(DOCUMENT TEXT)

By the 16th century there were 500 or 600 acres of marshland adjacent to the River Thames in the south of the parish of Hornchurch, with around 100 acres as common land and the rest privately owned. The marsh was used for cattle grazing and became popular with butchers, inn owners and others in the City of London and by the 19th century it had become famous for the quality of the cattle sent to the London meat market.

It was bounded by three rivers and required constant attention to keep it from flooding. Increasing ownership of the land by people who lived outside of Havering meant that the costs of maintenance of drainage systems and marsh walls fell to those who were locally resident. Flooding of the marsh in 1591 caused by the negligence of William Ayloffe caused a protracted dispute. Repairs following flooding in September 1621 were supervised by Dutch engineer Cornelius Vermuyden.

New Road was built towards the northern limit of the marshes in 1810 by the Tilbury Turnpike Trust, to shorten the distance troops would have to travel to the Tilbury Fort during the Napoleonic War. The London, Tilbury and Southend Railway was built through the north of the area in 1854 with a level crossing at Manor Way and the nearest station at Rainham. Waste arriving by barge from central London and dredging of the River Thames in the late 19th and early 20th centuries was disposed in the marshland and consequently the land is at risk of contamination.

Romford Rural District Council was the local authority for the area from 1894. The council built the Riverside Sewage Treatment Works in 1924 to deal with sewage from Dagenham. Ownership passed to Dagenham Urban District Council when Hornchurch and Dagenham were split off from the rural district in 1926. The works were expanded in the 1960s by Dagenham Borough Council. Hornchurch Marshes were part of Hornchurch Urban District from 1926 to 1965.

(End DOCUMENT TEXT)

**APPLY WHAT YOU READ**.
1) Translate this sentence from the passage on Hornchurch Marshes into Spanish: "Repairs following flooding in September 1621 were supervised by Dutch engineer Cornelius Vermuyden."
2) Using the passage on Hornchurch Marshes, answer each question.
(a) By the 16th century, about how many acres of the marshland were common land?
(b) In what year did the Tilbury Turnpike Trust build New Road?
(c) Which council built the Riverside Sewage Treatment Works in 1924?
The lines after this passage come from a different source.

(RECORDS PROVIDED)

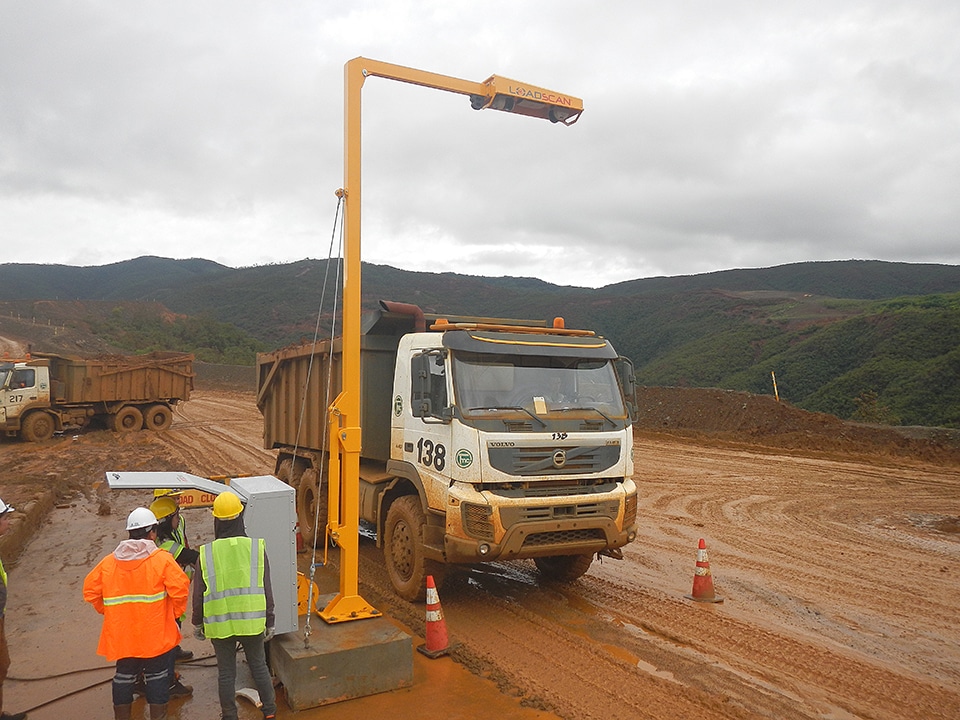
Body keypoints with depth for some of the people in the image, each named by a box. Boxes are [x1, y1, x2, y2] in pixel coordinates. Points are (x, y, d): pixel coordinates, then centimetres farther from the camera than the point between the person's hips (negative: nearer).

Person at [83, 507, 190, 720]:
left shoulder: (109, 562, 2)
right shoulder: (162, 559, -12)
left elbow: (90, 589, 6)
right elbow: (180, 588, -20)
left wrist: (109, 611, 16)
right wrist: (174, 613, -3)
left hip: (121, 634, 4)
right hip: (155, 634, -4)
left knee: (124, 677, 17)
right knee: (157, 677, 9)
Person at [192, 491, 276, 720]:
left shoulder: (206, 553, -8)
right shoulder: (257, 547, -9)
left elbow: (199, 594, -1)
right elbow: (266, 590, -5)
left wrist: (198, 623, 14)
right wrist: (270, 622, 5)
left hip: (220, 624, 0)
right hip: (252, 621, 1)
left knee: (226, 673, 14)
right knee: (259, 666, 17)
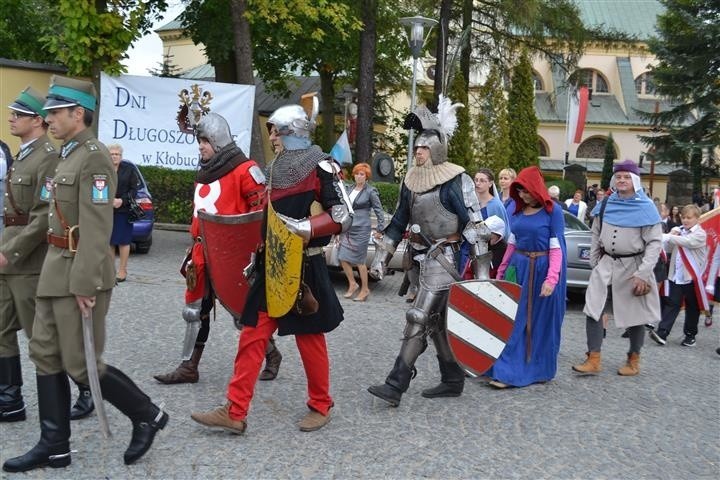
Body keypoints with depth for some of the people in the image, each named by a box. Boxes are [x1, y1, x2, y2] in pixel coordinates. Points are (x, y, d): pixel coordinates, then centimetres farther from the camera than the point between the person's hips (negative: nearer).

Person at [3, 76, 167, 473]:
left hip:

(End RECORDS PROVIDED)

**TASK-BY-TASK SOLUTIONS**.
1) Las reparaciones tras la inundación de septiembre de 1621 fueron supervisadas por el ingeniero neerlandés Cornelius Vermuyden.

2)
(a) Around 100 acres
(b) 1810
(c) Romford Rural District Council